Executive Summary
Indoco has seen growth in Q3 FY22 based on the performance of its domestic business.
Though the company hasn’t seen growth in its international segment, Indoco management says the firm is on track to perform
better in the next quarter.
Indoco Remedies Limited has reported a 4.6% jump in its net revenues for the third quarter ended 31 December 2021 to
INR3.49bn ($47m), on the back of its domestic business growth.
The Indian company’s domestic business grew by 15.2% in Q3 FY22 to INR1.9bn, compared to INR1.7bn reported in the same quarter
last year, on the back of the performance of major therapeutic segments – namely anti-infective, gastrointestinal,
neurological and respiratory.
“If you look at the health of the pharma business in the Indian space, frankly, we have done exceedingly well within all our
four core therapy areas,” said Indoco.
For the nine-month period, Indoco’s domestic revenues grew by 27.2% compared to the same period last year.
Furthermore, for the nine-month period ended 31 December 2021, Indoco’s overall net revenues grew by 19.5% to
INR11.0bn as against INR9.23bn reported in the prior-year period.
According to the company, both its COVID-19 as well as non-COVID baskets have done well this year.
The company has been performing well on the back on domestic and international launches including Fevindo (favipiravir)
400mg and 800mg tablets, for the treatment of mild to moderate COVID-19 (see sidebar).
However, the company’s revenues from its international formulation business witnessed a slight drop in Q3 FY22,
compared to the prior year period.
According to Indoco, the underwhelming performance in the company’s international segment was mainly because of
Europe, as the API price of paracetamol had shot up. “As a result, we were not getting the desired feedback from our
front-end partners,” said Indoco. “So that was one of the reasons we had to slow down on that molecule.”

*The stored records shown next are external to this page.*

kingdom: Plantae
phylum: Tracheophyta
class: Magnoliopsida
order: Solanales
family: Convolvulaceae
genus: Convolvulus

However, the company leadership insisted that Indoco is on track to do far better in Q4 FY22, as far as Europe is
concerned.
Indoco also explained that its material cost as a percentage of sales shot up very sharply both year over year and
quarter over quarter. “Cost of goods has largely gone up because of the increases in pricing sizes, both for starting
materials and for API, as well as some of the APIs we receive, particularly from China,” said Indoco, talking about how
the company was not impacted by China in the first two quarters of FY22, as it planned better around the availability of
products and materials in hand.
Talking about its international business, Indoco said that its revenues from South Africa, Australia and New Zealand
had recorded 25% growth for the nine-month period of the current fiscal year at INR121m, compared to INR97m
reported for the same period last year.
Company’s Expectations From Q4 FY22
During the third quarter earnings call, Indoco revealed that it plans to expand and double its capacity in the coming
year.
Talking about the next quarter, Indoco’s leadership said, “I see a lot of value addition coming from new launches to the
company’s performance going ahead. Not only will it help us grow going forward, but it will also help us change the
manner in which our portfolio is structured today.”
“We are very heavy on legacy products,” said Indoco management, “but I'm expecting new products to contribute
substantially to the company going ahead.”